BI Pertahankan Suku Bunga, Fokus pada Stabilitas dan Pertumbuhan

Bank Indonesia (BI) sekali lagi memilih untuk mempertahankan suku bunga acuan (BI-Rate) di angka 5,50%, sejalan dengan proyeksi inflasi yang tetap stabil di kisaran 2,5 plus minus 2% hingga 2025-2026.

Gubernur BI, Perry Warjiyo, menjelaskan bahwa kebijakan ini penting untuk menjaga stabilitas nilai tukar rupiah yang konsisten dengan fundamental ekonomi negara, di tengah tantangan ketidakpastian global. Langkah ini juga diambil untuk mendukung pertumbuhan ekonomi nasional.

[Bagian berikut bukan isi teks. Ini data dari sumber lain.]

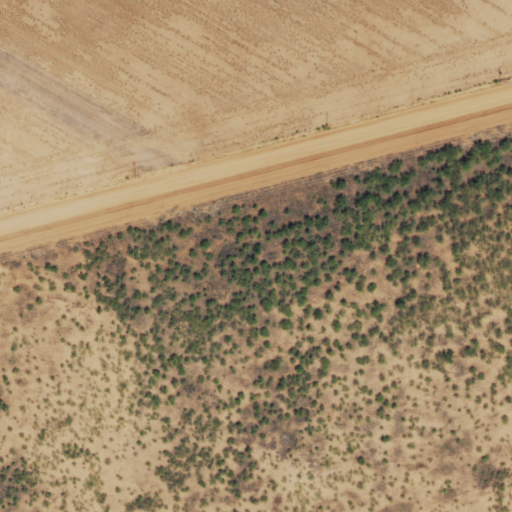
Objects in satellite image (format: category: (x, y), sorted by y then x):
road: (256, 187)
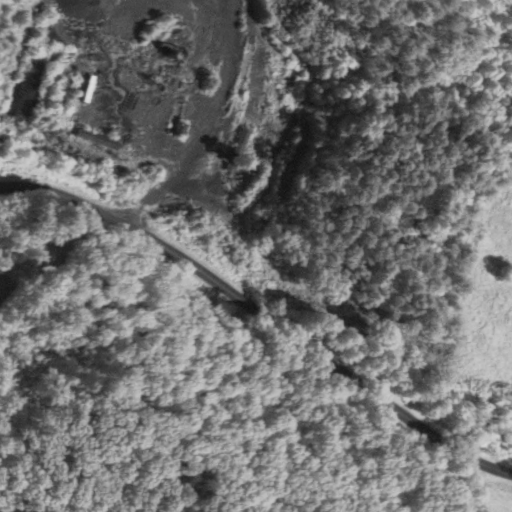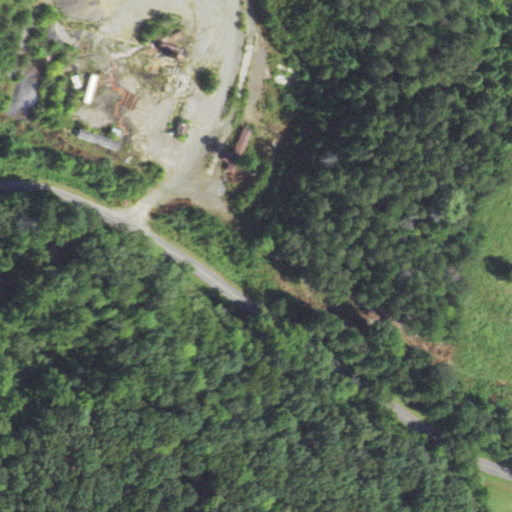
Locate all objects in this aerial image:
building: (98, 141)
building: (242, 144)
road: (261, 312)
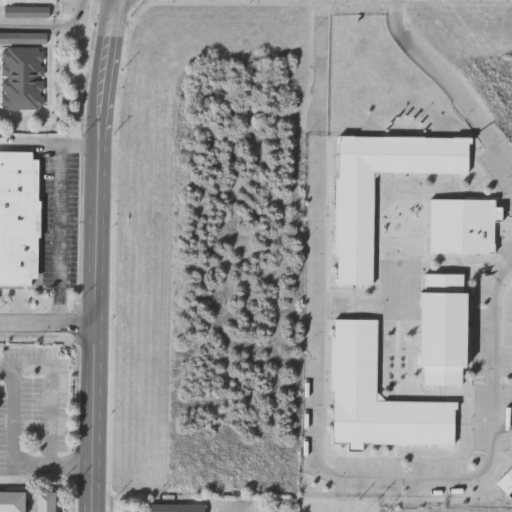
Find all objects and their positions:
road: (75, 19)
road: (27, 25)
road: (324, 66)
road: (432, 66)
building: (22, 71)
building: (22, 77)
road: (48, 144)
building: (381, 187)
building: (18, 217)
building: (19, 220)
building: (462, 223)
road: (61, 233)
road: (95, 255)
road: (47, 321)
building: (442, 327)
building: (376, 395)
road: (53, 398)
road: (14, 442)
road: (416, 482)
building: (15, 490)
building: (53, 495)
building: (12, 501)
building: (44, 501)
building: (177, 507)
building: (478, 509)
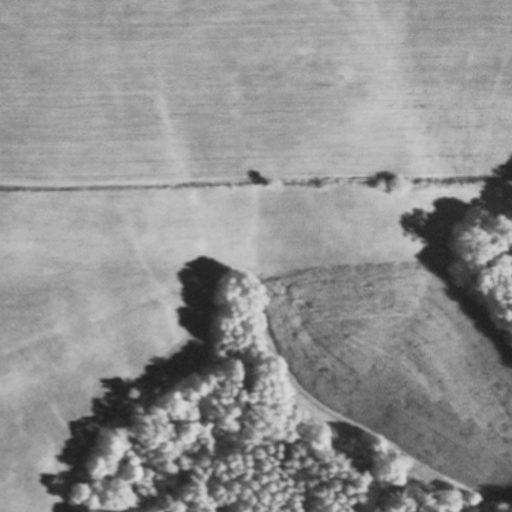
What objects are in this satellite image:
crop: (257, 89)
crop: (393, 362)
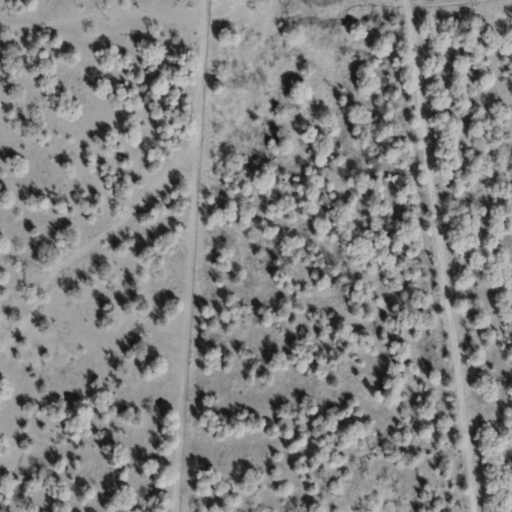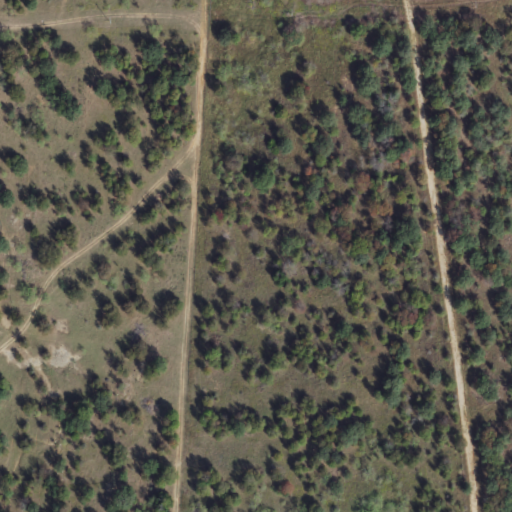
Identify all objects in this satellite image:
road: (441, 255)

“Ke depan, Bank Indonesia akan terus mencermati ruang penurunan BI-Rate guna mendorong pertumbuhan ekonomi, dengan tetap mempertahankan inflasi sesuai dengan sasarannya dan stabilitas nilai tukar sesuai dengan fundamentalnya,” ungkap Perry Warjiyo dalam konferensi pers setelah Rapat Dewan Gubernur (RDG) BI bulan Juni 2025 di Jakarta, Rabu (18/6/2025).

Rapat tersebut juga memutuskan untuk mempertahankan suku bunga Deposit Facility di level 4,75% dan suku bunga Lending Facility di 6,25%.

Perry menyatakan bahwa BI akan terus mengoptimalkan kebijakan makroprudensial akomodatif untuk mendorong pertumbuhan ekonomi yang berkelanjutan, dengan cara mendorong pertumbuhan kredit dan meningkatkan fleksibilitas pengelolaan likuiditas oleh bank.

Di sektor sistem pembayaran, kebijakan diarahkan untuk mendukung pertumbuhan ekonomi melalui perluasan penerimaan pembayaran digital, serta penguatan infrastruktur dan konsolidasi struktur industri sistem pembayaran.

“Arah bauran kebijakan moneter, makroprudensial, dan sistem pembayaran untuk menjaga stabilitas dalam rangka memperkuat pertumbuhan ekonomi yang berkelanjutan tersebut didukung dengan berbagai langkah kebijakan,” ujar Perry.

Strategi stabilisasi nilai tukar rupiah juga ditekankan, dengan upaya yang sesuai dengan fundamental ekonomi, melalui intervensi transaksi Non-Deliverable Forward (NDF) di pasar luar negeri dan transaksi spot serta Domestic Non-Deliverable Forward (DNDF) di pasar domestik.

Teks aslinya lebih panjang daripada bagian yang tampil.